Meditation may show differential effects on stress and plasma catecholamines based on genetic polymorphisms in brain-derived neurotrophic factor (BDNF) and catechol O-methyl transferase (COMT). Eighty adults (40 men, 40 women; mean age 26 years) who practiced meditation regularly and 57 healthy control adults (35 men, 22 women; mean age 26 years) participated. Plasma catecholamines (norepinephrine (NE), epinephrine (E), and dopamine (DA)) concentrations were measured, and a modified form of the Stress Response Inventory was administered. The results were analyzed using two-way analysis of covariance (ANCOVA) with control and meditation subjects, gene polymorphism as factors, and meditation duration as the covariate. Two-way ANCOVA showed a significant interaction between control and meditation subjects, and BDNF Val66Met polymorphism on DA/NE+DA/E (p = 0.042) and NE/E+NE/DA (p = 0.046) ratios. A significant interaction was found for control and meditation subjects with COMT Val158Met polymorphism and plasma NE concentrations (p = 0.009). Post hoc ANCOVA in the meditation group, adjusted for meditation duration, showed significantly higher plasma NE concentrations for COMT Met carriers than COMT Val/Val subjects (p = 0.025). Significant differences of stress levels were found between the control and meditation subjects in BDNF Val/Met (p < 0.001) and BDNF Met/Met (p = 0.003), whereas stress levels in the BDNF Val/Val genotype did not differ between the control and meditation groups. This is the first evidence that meditation produces different effects on plasma catecholamines according to BDNF or COMT polymorphisms.

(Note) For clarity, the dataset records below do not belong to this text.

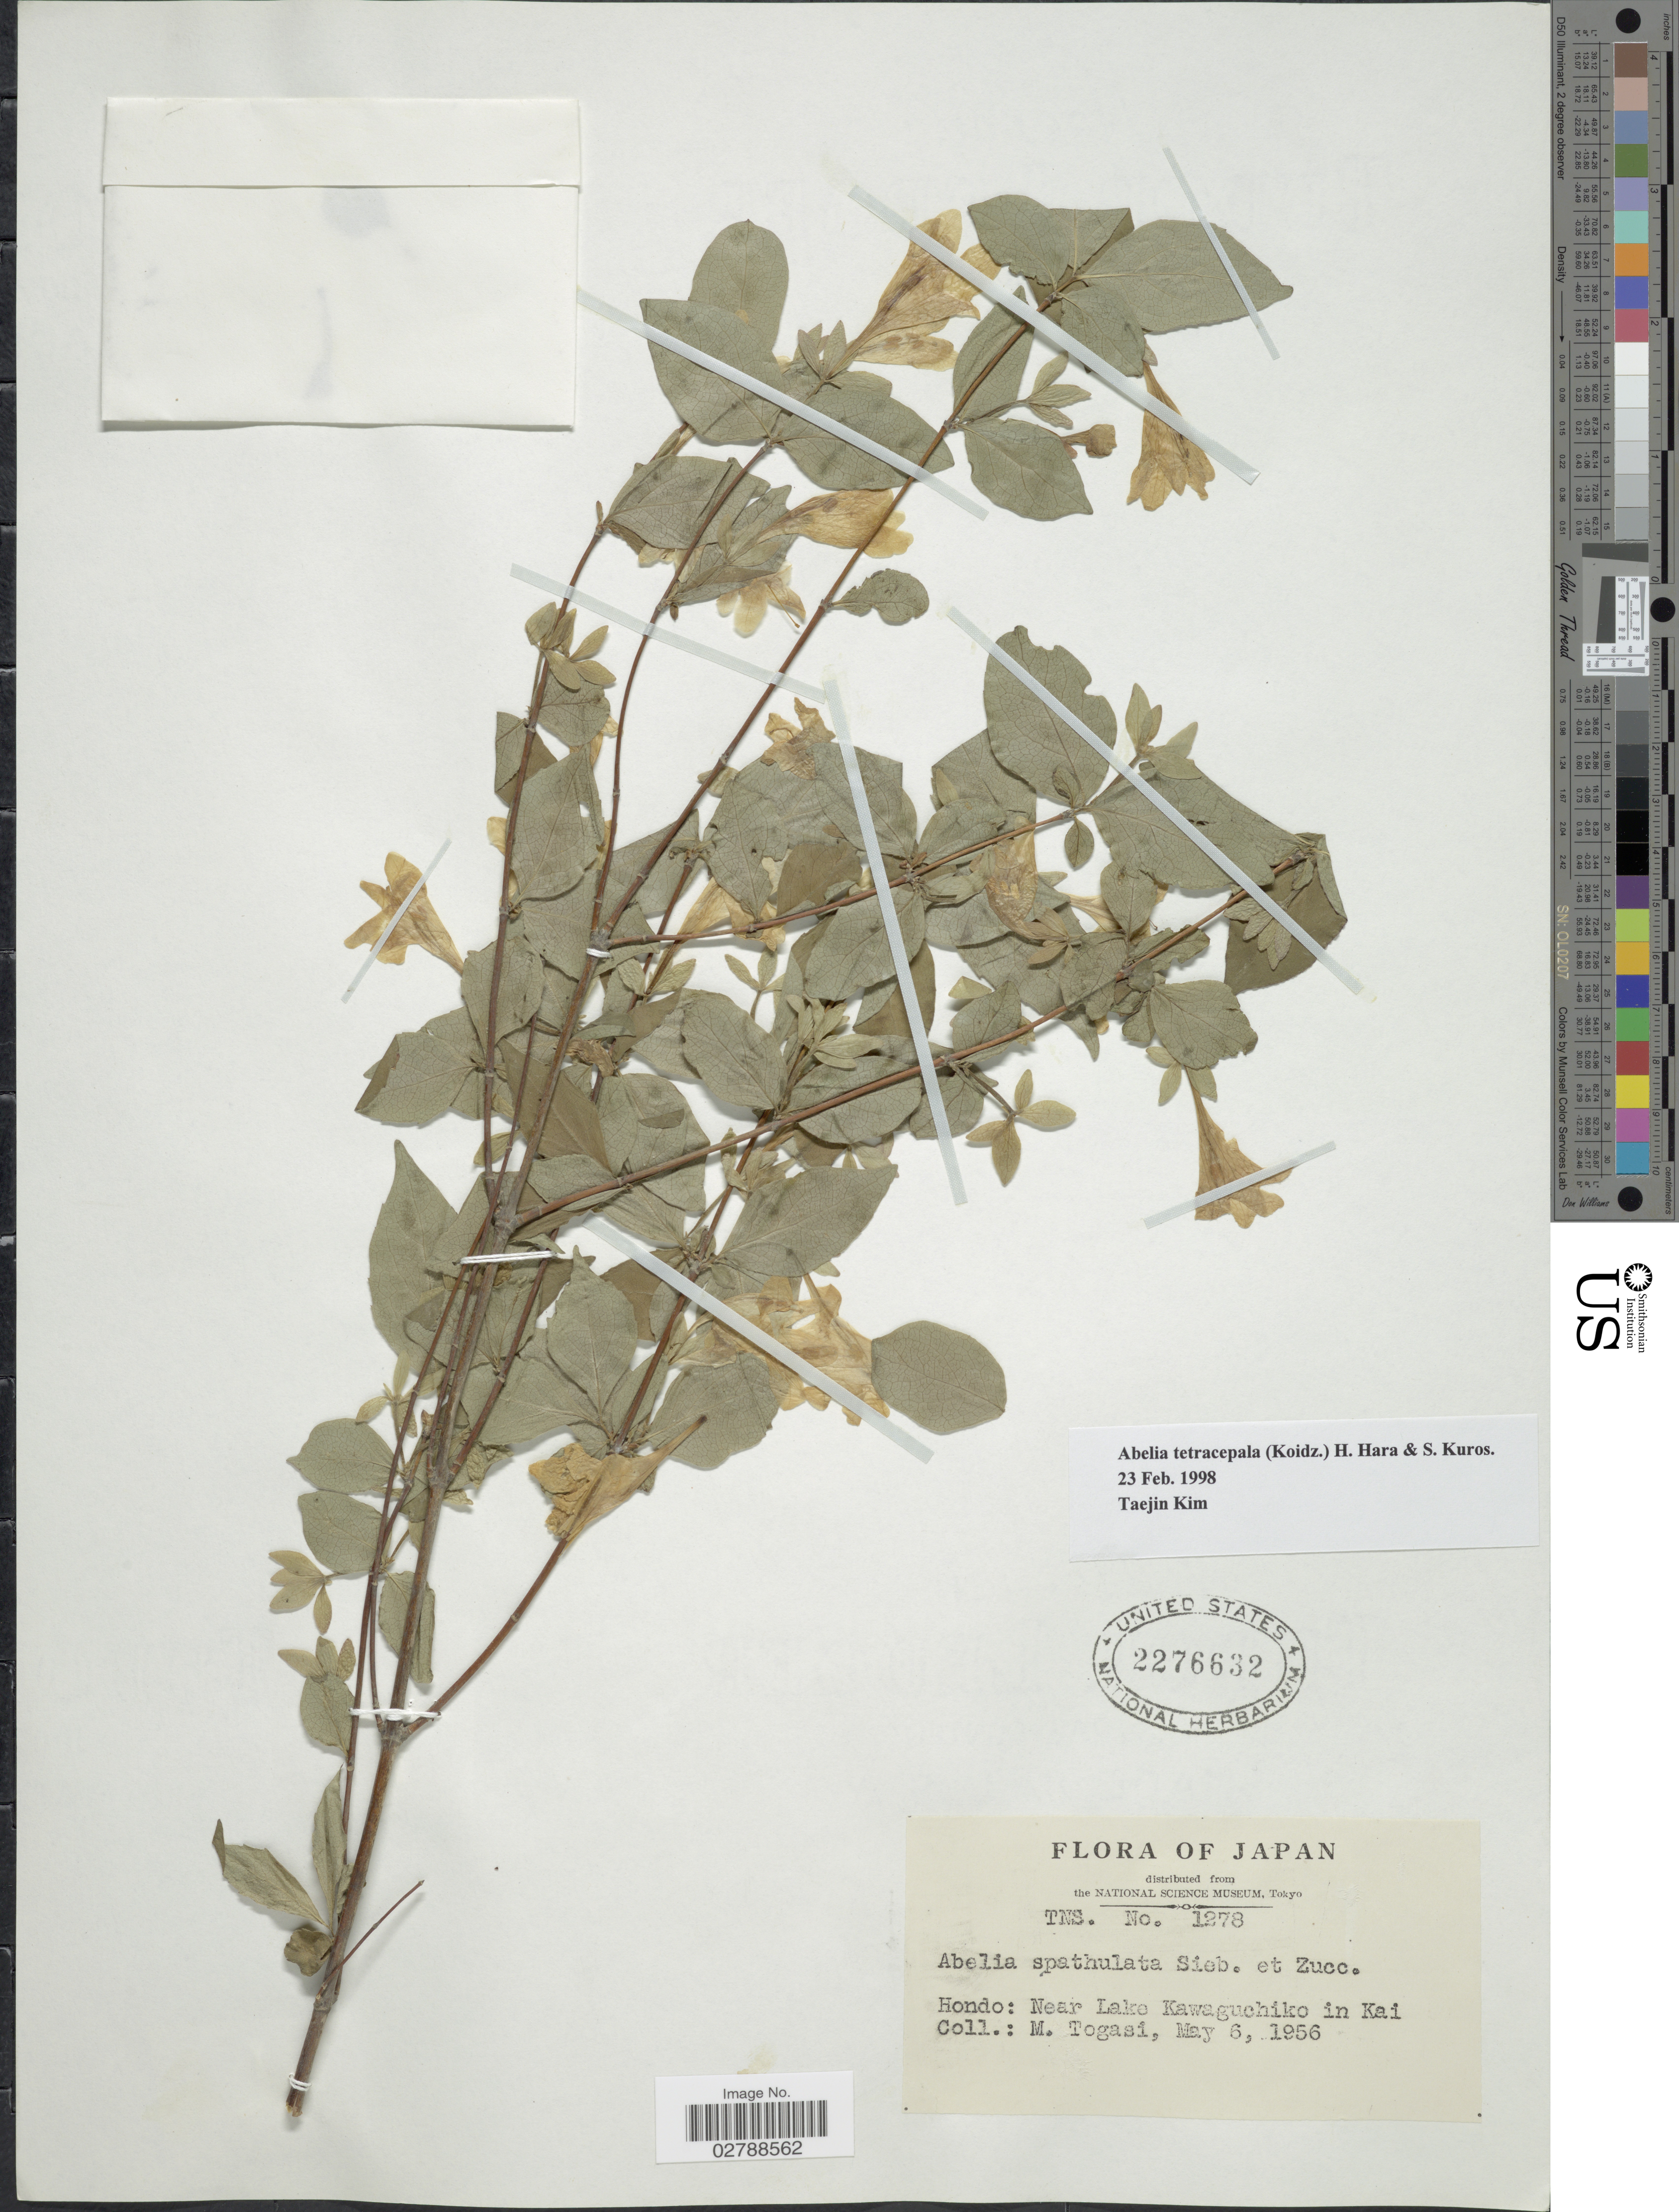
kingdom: Plantae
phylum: Tracheophyta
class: Magnoliopsida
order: Dipsacales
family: Caprifoliaceae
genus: Abelia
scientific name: Abelia tetrasepala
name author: (Koidz.) H. Hara & Kuros.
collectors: M. Togasi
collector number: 1278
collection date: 1956-05-06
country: Japan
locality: Hondo: Near Lake Kawaguchiko in Kai.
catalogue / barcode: US 2276632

The effects of mind-body training on stress reduction, positive affect, and plasma catecholamines.

This study was designed to assess the association between stress, positive affect and catecholamine levels in meditation and control groups. The meditation group consisted of 67 subjects who regularly engaged in mind-body training of "Brain-Wave Vibration" and the control group consisted of 57 healthy subjects. Plasma catecholamine (norepinephrine (NE), epinephrine (E), and dopamine (DA)) levels were measured, and a modified form of the Stress Response Inventory (SRI-MF) and the Positive Affect and Negative Affect Scale (PANAS) were administered. The meditation group showed higher scores on positive affect (p=.019) and lower scores on stress (p<.001) compared with the control group. Plasma DA levels were also higher in the meditation (p=.031) than in the control group. The control group demonstrated a negative correlation between stress and positive affects (r=-.408, p=.002), whereas this correlation was not observed in the meditation group. The control group showed positive correlations between somatization and NE/E (r=.267, p=.045) and DA/E (r=.271, p=.042) ratios, whereas these correlations did not emerge in the meditation group. In conclusion, these results suggest that meditation as mind-body training is associated with lower stress, higher positive affect and higher plasma DA levels when comparing the meditation group with the control group. Thus, mind-body training may influence stress, positive affect and the sympathetic nervous system including DA activity.